There was lots of raunchy debauchery on MTV around this time, but they had a strict policy against product placement, refusing to air videos where products were mentioned by name. This was designed to protect their advertisers and make their commercials more valuable (why would Pepsi buy airtime when they could put a can in a Duran Duran video?). Citing this policy, MTV banned the video, which generated a great deal of controversy and also proved Young's point about corporate interests infiltrating music. The ban happened in early July 1988; Young sent an open letter to MTV stating:MTV, you spineless twerps.
You refuse to play "This Note's For You" because you're afraid to offend your sponsors.
What does the "M" in MTV stand for: music or money?
Long live rock and roll.
Forced to admit they were refusing to air an excellent video to protect their sponsors, MTV went into damage control mode and agreed to air the video. They made it into an event, debuting the video on August 21 as part of a 30-minute special about the controversy. Then they awarded it Video of the Year at the 1989 MTV Video Music Awards. Young showed up to accept it.
Young discussed his reasons for accepting the award despite it being originally banned in an interview with Village Voice Rock and Roll Quarterly
: "I dunno - must be the Perry Como in me. I could do the hard-line Marlon Brando thing, not accept the award, give it to the Indians. But that's almost the predictable thing to do. You can't get money to make videos if MTV won't play them. In accepting the award I thought I'd be able to make more videos and get 'em played."

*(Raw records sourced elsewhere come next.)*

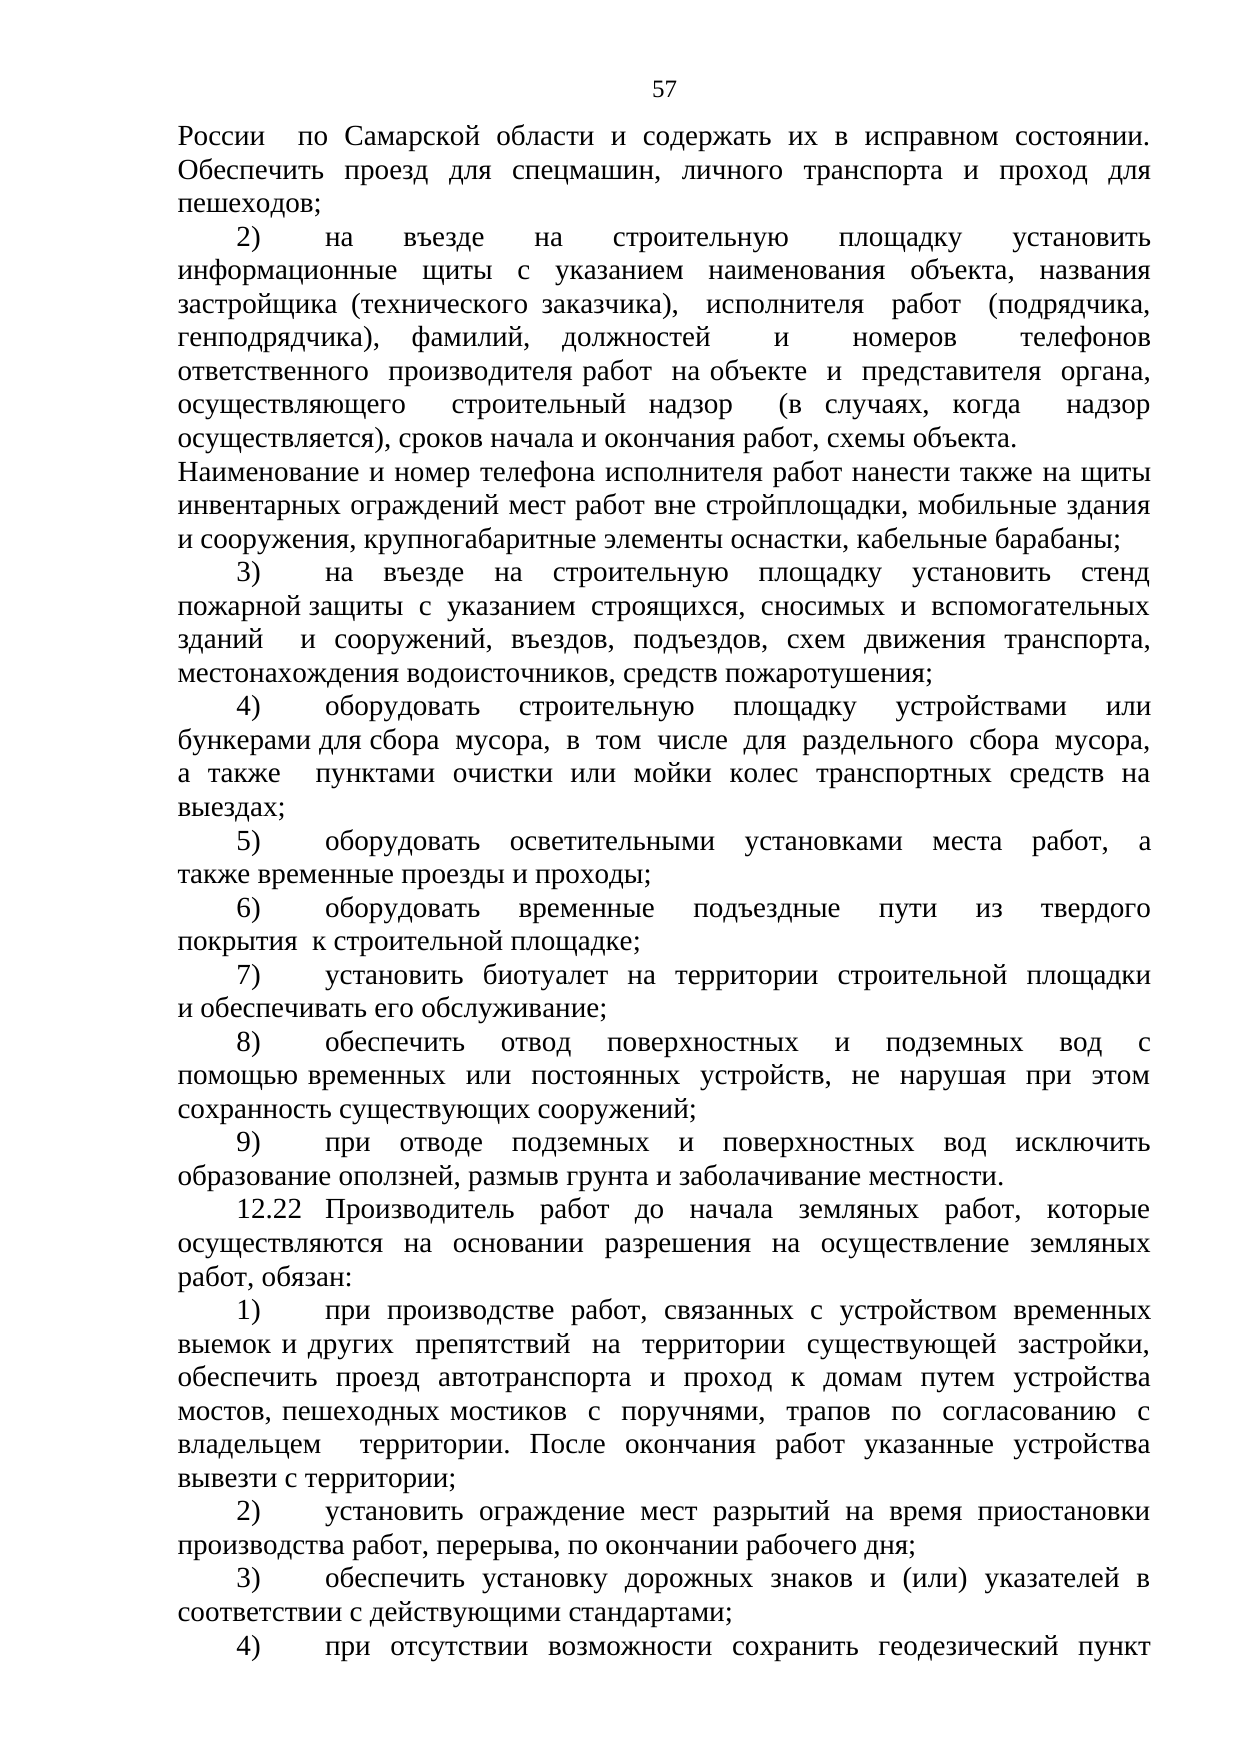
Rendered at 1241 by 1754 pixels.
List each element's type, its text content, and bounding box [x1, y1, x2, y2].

list оборудовать временные подъездные пути из твердого покрытия к строительной площадке; [177, 890, 1152, 957]
list при производстве работ, связанных с устройством временных выемок и других препятствий на территории существующей застройки, обеспечить проезд автотранспорта и проход к домам путем устройства мостов, пешеходных мостиков с поручнями, трапов по согласованию с владельцем территории. После окончания работ указанные устройства вывезти с территории; [177, 1292, 1152, 1493]
list при отводе подземных и поверхностных вод исключить образование оползней, размыв грунта и заболачивание местности. [177, 1124, 1152, 1192]
list обеспечить установку дорожных знаков и (или) указателей в соответствии с действующими стандартами; [177, 1561, 1152, 1628]
list на въезде на строительную площадку установить стенд пожарной защиты с указанием строящихся, сносимых и вспомогательных зданий и сооружений, въездов, подъездов, схем движения транспорта, местонахождения водоисточников, средств пожаротушения; [177, 554, 1152, 688]
list установить биотуалет на территории строительной площадки и обеспечивать его обслуживание; [177, 957, 1152, 1024]
list обеспечить отвод поверхностных и подземных вод с помощью временных или постоянных устройств, не нарушая при этом сохранность существующих сооружений; [177, 1024, 1152, 1124]
list оборудовать строительную площадку устройствами или бункерами для сбора мусора, в том числе для раздельного сбора мусора, а также пунктами очистки или мойки колес транспортных средств на выездах; [177, 688, 1152, 823]
list установить ограждение мест разрытий на время приостановки производства работ, перерыва, по окончании рабочего дня; [177, 1493, 1152, 1561]
list оборудовать осветительными установками места работ, а также временные проезды и проходы; [177, 823, 1152, 890]
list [177, 1628, 1152, 1661]
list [177, 118, 1152, 219]
text Наименование и номер телефона исполнителя работ нанести также на щиты инвентарных ограждений мест работ вне стройплощадки, мобильные здания и сооружения, крупногабаритные элементы оснастки, кабельные барабаны; [177, 454, 1152, 554]
list на въезде на строительную площадку установить информационные щиты с указанием наименования объекта, названия застройщика (технического заказчика), исполнителя работ (подрядчика, генподрядчика), фамилий, должностей и номеров телефонов ответственного производителя работ на объекте и представителя органа, осуществляющего строительный надзор (в случаях, когда надзор осуществляется), сроков начала и окончания работ, схемы объекта. [177, 219, 1152, 454]
list Производитель работ до начала земляных работ, которые осуществляются на основании разрешения на осуществление земляных работ, обязан: [177, 1192, 1152, 1292]
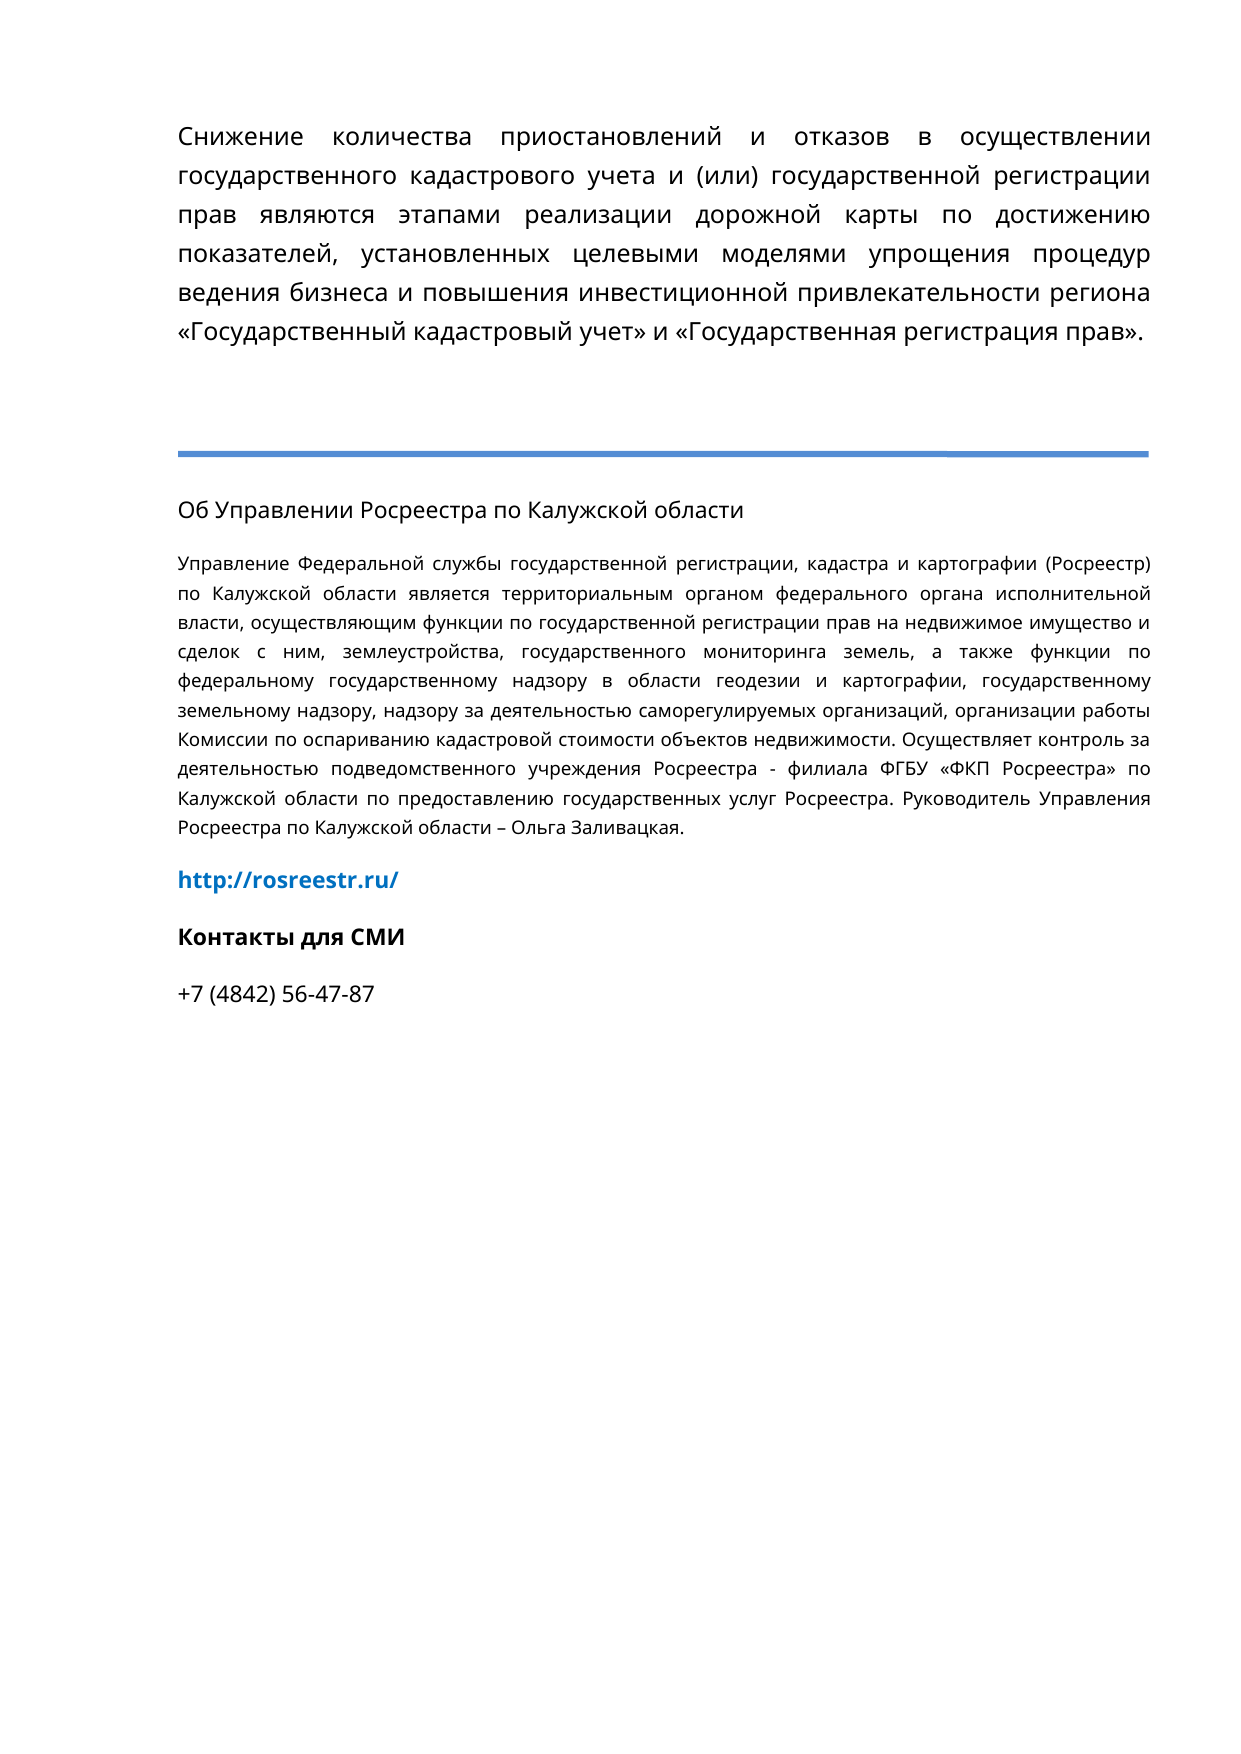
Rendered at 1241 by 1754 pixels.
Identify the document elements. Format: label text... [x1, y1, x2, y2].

text +7 (4842) 56-47-87 [177, 978, 1152, 1009]
text Контакты для СМИ [177, 921, 1152, 952]
text Снижение количества приостановлений и отказов в осуществлении государственного кадастрового учета и (или) государственной регистрации прав являются этапами реализации дорожной карты по достижению показателей, установленных целевыми моделями упрощения процедур ведения бизнеса и повышения инвестиционной привлекательности региона «Государственный кадастровый учет» и «Государственная регистрация прав». [177, 118, 1152, 348]
text Об Управлении Росреестра по Калужской области [177, 494, 1152, 525]
text http://rosreestr.ru/ [177, 864, 1152, 896]
text Управление Федеральной службы государственной регистрации, кадастра и картографии (Росреестр) по Калужской области является территориальным органом федерального органа исполнительной власти, осуществляющим функции по государственной регистрации прав на недвижимое имущество и сделок с ним, землеустройства, государственного мониторинга земель, а также функции по федеральному государственному надзору в области геодезии и картографии, государственному земельному надзору, надзору за деятельностью саморегулируемых организаций, организации работы Комиссии по оспариванию кадастровой стоимости объектов недвижимости. Осуществляет контроль за деятельностью подведомственного учреждения Росреестра - филиала ФГБУ «ФКП Росреестра» по Калужской области по предоставлению государственных услуг Росреестра. Руководитель Управления Росреестра по Калужской области – Ольга Заливацкая. [177, 551, 1152, 840]
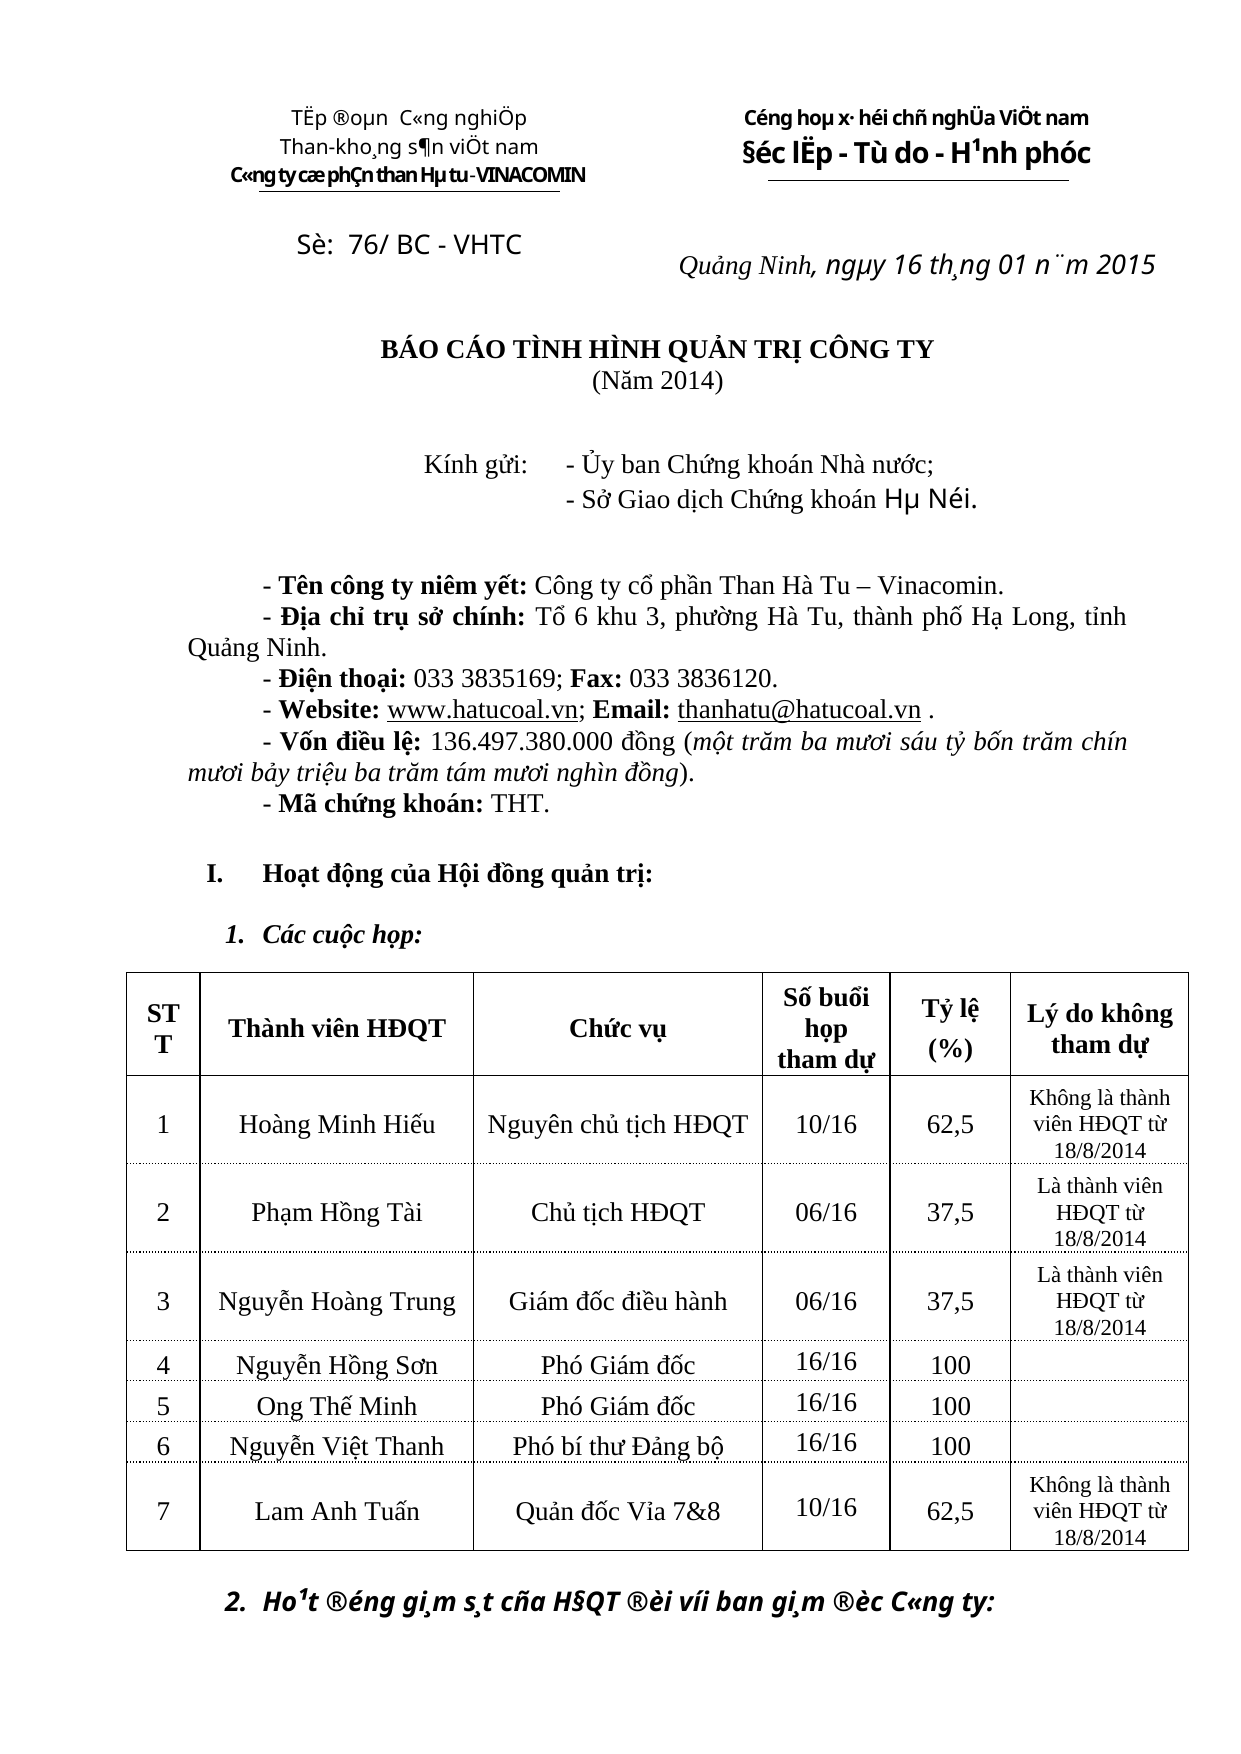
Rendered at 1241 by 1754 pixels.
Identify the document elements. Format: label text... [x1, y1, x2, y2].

text - Mã chứng khoán: THT. [187, 787, 1128, 818]
table_header STT [127, 973, 199, 1074]
text - Website: www.hatucoal.vn; Email: thanhatu@hatucoal.vn . [187, 693, 1128, 725]
table_cell 7 [127, 1461, 199, 1550]
table_cell 06/16 [763, 1163, 889, 1251]
table_cell Không là thành viên HĐQT từ 18/8/2014 [1011, 1076, 1188, 1163]
table_header Tỷ lệ (%) [891, 973, 1010, 1074]
table_cell [1011, 1340, 1188, 1380]
table_cell Nguyễn Hoàng Trung [201, 1251, 473, 1340]
table_cell 2 [127, 1163, 199, 1251]
table_cell 62,5 [891, 1076, 1010, 1163]
table_cell Phó bí thư Đảng bộ [474, 1421, 762, 1461]
text - Vốn điều lệ: 136.497.380.000 đồng (một trăm ba mươi sáu tỷ bốn trăm chín mươi bảy triệu ba trăm tám mươi nghìn đồng). [187, 725, 1128, 787]
table_header Thành viên HĐQT [201, 973, 473, 1074]
table_header Kính gửi: [187, 448, 566, 516]
table_cell Phạm Hồng Tài [201, 1163, 473, 1251]
table_cell Không là thành viên HĐQT từ 18/8/2014 [1011, 1461, 1188, 1550]
table_cell Lam Anh Tuấn [201, 1461, 473, 1550]
table_cell 100 [891, 1380, 1010, 1421]
table_cell Chủ tịch HĐQT [474, 1163, 762, 1251]
table_cell Nguyên chủ tịch HĐQT [474, 1076, 762, 1163]
table_cell Giám đốc điều hành [474, 1251, 762, 1340]
table_cell 16/16 [763, 1421, 889, 1461]
table_cell Phó Giám đốc [474, 1380, 762, 1421]
table_cell 3 [127, 1251, 199, 1340]
table_cell 16/16 [763, 1340, 889, 1380]
text BÁO CÁO TÌNH HÌNH QUẢN TRỊ CÔNG TY [187, 333, 1128, 364]
table_cell 10/16 [763, 1076, 889, 1163]
table_cell 16/16 [763, 1380, 889, 1421]
table_header Céng hoµ x· héi chñ nghÜa ViÖt nam §éc lËp - Tù do - H¹nh phóc Quảng Ninh, ngµy 16 th¸ng 01 n¨m 2015 [654, 104, 1166, 282]
list Hoạt động của Hội đồng quản trị: [187, 858, 1128, 889]
table_cell 37,5 [891, 1163, 1010, 1251]
table_cell [1011, 1421, 1188, 1461]
table_header TËp ®oµn C«ng nghiÖp Than-kho¸ng s¶n viÖt nam C«ng ty cæ phÇn than Hµ tu-VINACOMIN Sè: 76/ BC - VHTC [150, 104, 654, 282]
table_header Lý do không tham dự [1011, 973, 1188, 1074]
text - Địa chỉ trụ sở chính: Tổ 6 khu 3, phường Hà Tu, thành phố Hạ Long, tỉnh Quảng Ninh. [187, 600, 1128, 662]
table_cell Hoàng Minh Hiếu [201, 1076, 473, 1163]
table_cell Ong Thế Minh [201, 1380, 473, 1421]
table_cell 6 [127, 1421, 199, 1461]
table_header Chức vụ [474, 973, 762, 1074]
table_cell [1011, 1380, 1188, 1421]
table_cell Nguyễn Hồng Sơn [201, 1340, 473, 1380]
table_cell Nguyễn Việt Thanh [201, 1421, 473, 1461]
table_cell Là thành viên HĐQT từ 18/8/2014 [1011, 1163, 1188, 1251]
table_cell 4 [127, 1340, 199, 1380]
table_header Số buổi họp tham dự [763, 973, 889, 1074]
table_cell 5 [127, 1380, 199, 1421]
table_cell 1 [127, 1076, 199, 1163]
list Ho¹t ®éng gi¸m s¸t cña H§QT ®èi víi ban gi¸m ®èc C«ng ty: [225, 1582, 1128, 1619]
text (Năm 2014) [187, 364, 1128, 396]
table_cell 37,5 [891, 1251, 1010, 1340]
table_cell 10/16 [763, 1461, 889, 1550]
table_cell Quản đốc Vỉa 7&8 [474, 1461, 762, 1550]
table_cell 100 [891, 1421, 1010, 1461]
table_cell Là thành viên HĐQT từ 18/8/2014 [1011, 1251, 1188, 1340]
text - Điện thoại: 033 3835169; Fax: 033 3836120. [187, 662, 1128, 693]
table_cell 100 [891, 1340, 1010, 1380]
table_cell Phó Giám đốc [474, 1340, 762, 1380]
text - Tên công ty niêm yết: Công ty cổ phần Than Hà Tu – Vinacomin. [187, 569, 1128, 600]
table_cell 06/16 [763, 1251, 889, 1340]
table_cell 62,5 [891, 1461, 1010, 1550]
list Các cuộc họp: [225, 918, 1128, 949]
table_header - Ủy ban Chứng khoán Nhà nước; - Sở Giao dịch Chứng khoán Hµ Néi. [566, 448, 1128, 516]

MTV at the time was about as permissive as the cable landscape got - at least in terms of bawdy behavior. That's why it was surprising anytime they deemed something not suitable for air. In 1992, Paul McCartney recorded a concert for MTV for their Up Close
series, but the network edited out his song "Big Boys Bickering
," which was about politics and the environment. MTV claimed that the song was excised because of curse words in the lyrics, although it would have been easy enough to bleep them.